Метамодерн означает смерть смерти автора. Провозглашенная постмодернизмом смерть автора перестает быть поводом для рефлексии. Когда постмодернист соединяет различные тексты, ему важно, что это тексты – чужие, ему важна авторская принадлежность этих текстов: постмодернизм завязан на возбуждении от кражи. Метамодерн заканчивает с этим. В метамодерне происходит настоящая смерть автора, его подлинное самоуничтожение, потому что когда мы слушаем метамодерную музыку – у нас возникает ощущение, что она принадлежит всем, в ней нет ничего «своего» – но, в то же время, нет и никаких конкретных цитат.
Метамодерн не манифестирует конец культуры, и – в отличие от постмодернизма – не проникнут эсхатологическими настроениями. Метамодернизм – это цветок, выросший над ризомой: о ризоме помнят только его корни, но сам он тяготеет вверх.
Метамодерн рождается не только как реакция на травму, но и как желание этой травме противостоять. Это новая чувственность, новая сентиментальность, новая эмоциональность – но та особая, отстраненная эмоциональность, которая только и может существовать в эпоху быстрого Интернета.
Метамодерн – это революция уязвимости, тихий бунт новой прямоты.

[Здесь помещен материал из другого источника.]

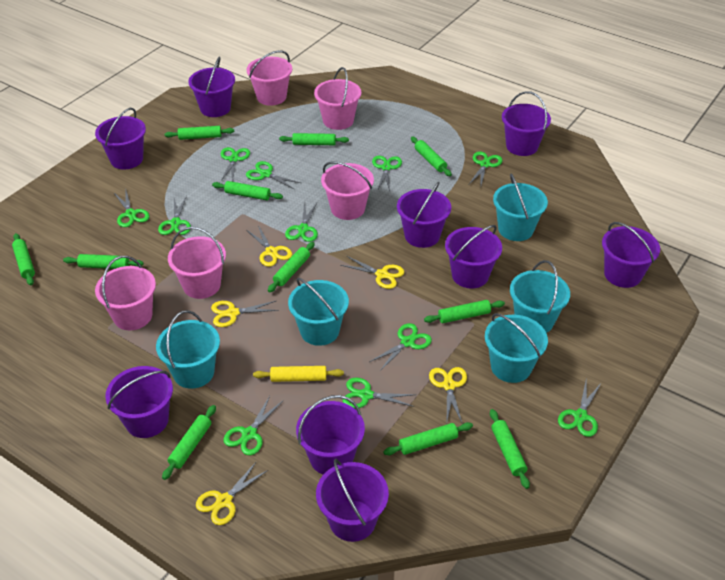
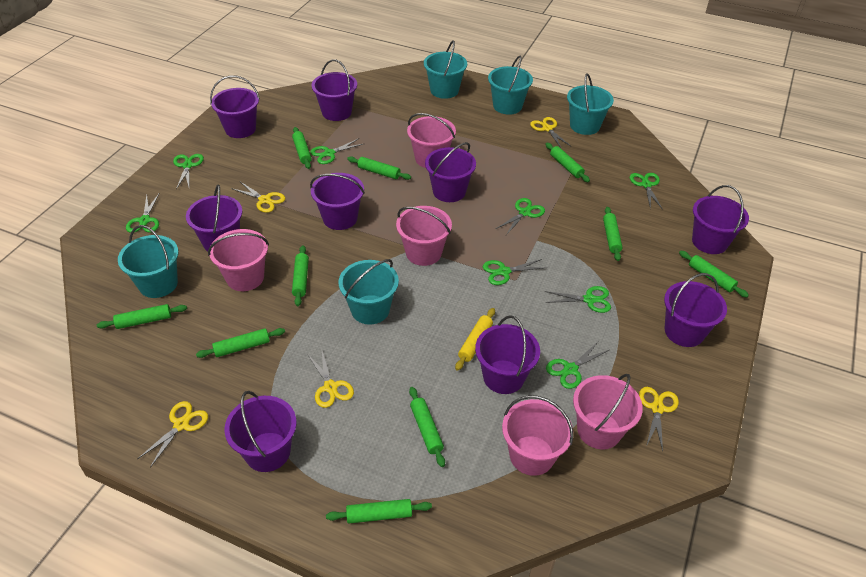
green rolling pin: [12,233,35,285] [63,254,143,269] [162,405,216,480] [165,126,234,140] [212,181,283,200] [268,242,315,292] [279,133,349,145] [383,422,473,455] [411,137,452,176] [424,300,505,323] [490,409,530,489] = 11 -> [97,304,187,329] [196,328,285,358] [292,127,312,169] [292,245,309,306] [326,499,432,523] [347,157,411,180] [409,387,445,467] [545,143,590,182] [603,207,623,261] [679,251,749,298] = 10
green scissors: [113,191,149,227] [158,196,191,235] [220,147,250,182] [223,396,283,455] [246,161,300,190] [285,202,318,242] [343,378,416,409] [369,323,432,371] [372,156,402,191] [469,152,502,185] [558,381,602,437] = 11 -> [126,194,159,233] [173,154,204,189] [310,138,363,164] [483,259,546,285] [496,198,545,235] [545,286,611,313] [546,342,609,389] [630,173,663,210] = 8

А был ли вообще постмодернизм?
Хайнер Мюллер однажды заметил, что знает только одного настоящего постмодерниста, и это Август Штрамм, потому что он был модернистом и служил на почте (post)[24].

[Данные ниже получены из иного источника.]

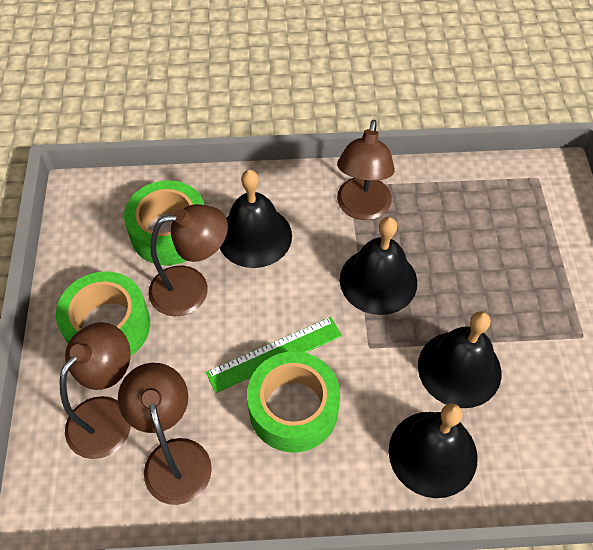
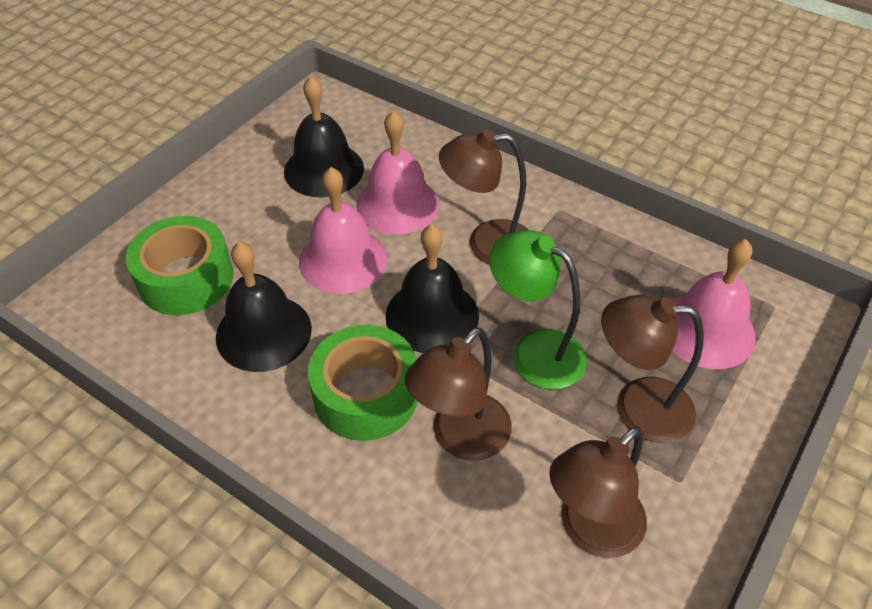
black bell: [220,170,292,268] [340,217,417,315] [389,404,478,498] [418,311,501,408] = 4 -> [216,242,312,372] [284,76,364,197] [386,224,479,353] = 3
green lamp: none = 0 -> [489,230,587,389] = 1
green ruler: [206,317,342,393] = 1 -> none = 0
green tape: [56,271,150,356] [124,180,204,265] [247,352,340,452] = 3 -> [126,216,234,315] [308,325,418,441] = 2
pink bell: none = 0 -> [299,167,387,294] [356,111,440,235] [672,239,756,369] = 3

Постмодернизм – как термин, явление, состояние культуры и направление в искусстве – вообще окутан облаком неоднозначностей, и внутренне противоречив не только на стыках разных его трактовок, но часто и внутри них.
Его по-разному понимают различные национальные школы; взгляды разных теоретиков постмодернизма зачастую носят взаимоисключающий характер. Неясно, распространяется ли он на искусство, философию или на культуру в целом. Нет однозначности ни по поводу его начала, ни по поводу его конца: постмодернизм «то ли умер, то ли закончился, то ли „растворился в воздухе“‹…›, то ли мутировал, то ли превратился в призрака»[25].

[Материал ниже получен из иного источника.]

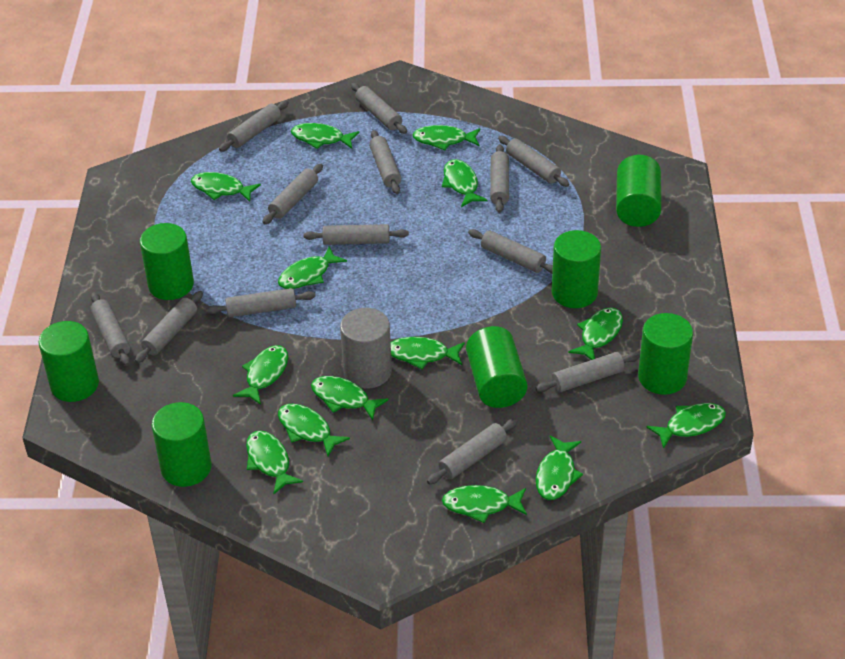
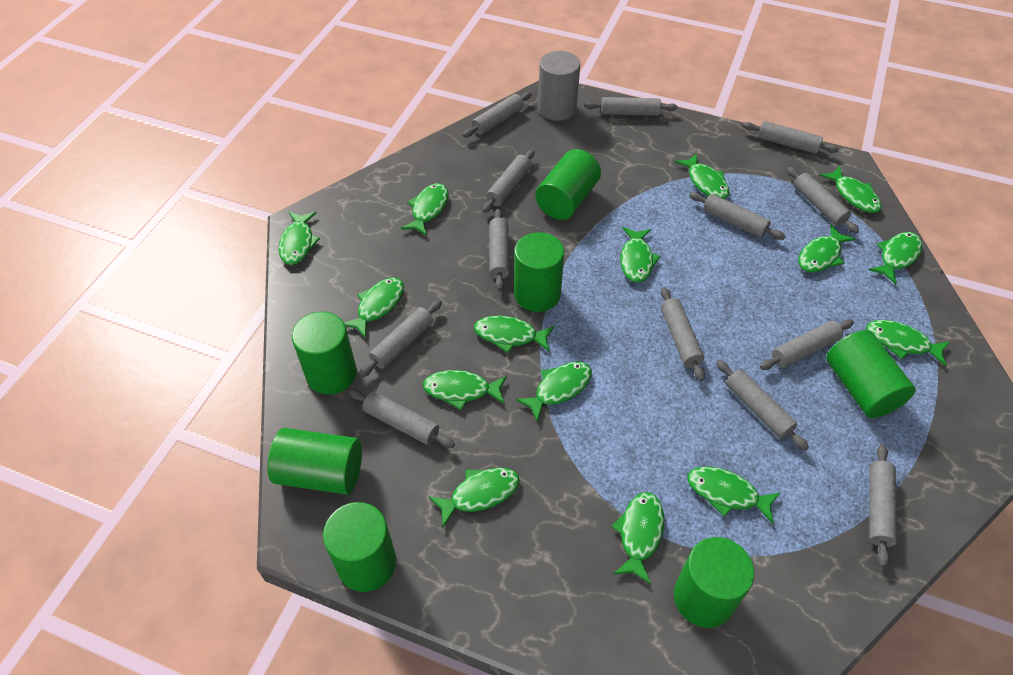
green fish: [191,172,261,202] [233,345,288,405] [246,431,303,494] [278,247,347,289] [278,404,350,456] [291,123,359,149] [311,376,388,420] [391,337,465,369] [413,125,480,150] [442,159,487,207] [442,485,527,523] [536,435,583,500] [568,307,623,360] [646,403,726,449] = 14 -> [279,212,320,265] [344,277,404,338] [401,183,449,236] [423,370,507,410] [429,468,520,527] [474,316,554,353] [516,362,592,422] [611,492,664,584] [620,227,661,283] [675,153,729,199] [688,467,781,524] [798,224,856,272] [819,166,882,213] [866,320,950,366] [869,232,922,284] = 15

Наконец, в последние десятилетия заметна тенденция отрицания самого его существования, один из вариантов которой – простое умолчание о нем. Так, в знаковой книге немецкого историка Алейды Ассман Распалась связь времен. Взлет и падение темпорального режима Модерна[26] вообще не упоминается постмодерн. А. Павлов отмечает: «Ассман даже не отрицает постмодерна. Для нее его просто нет и, возможно, не было»[27].
Один из «виновников» популярности самого термина постмодернизм – автор культовой книги Язык архитектуры постмодернизма Чарльз Дженкс – вкладывал в него чуть ли не противоположный общепринятому смысл: Дженкс говорил о своего рода возврате к традициям, отходу от нигилистических тенденций архитектуры авангарда, новой классичности[28].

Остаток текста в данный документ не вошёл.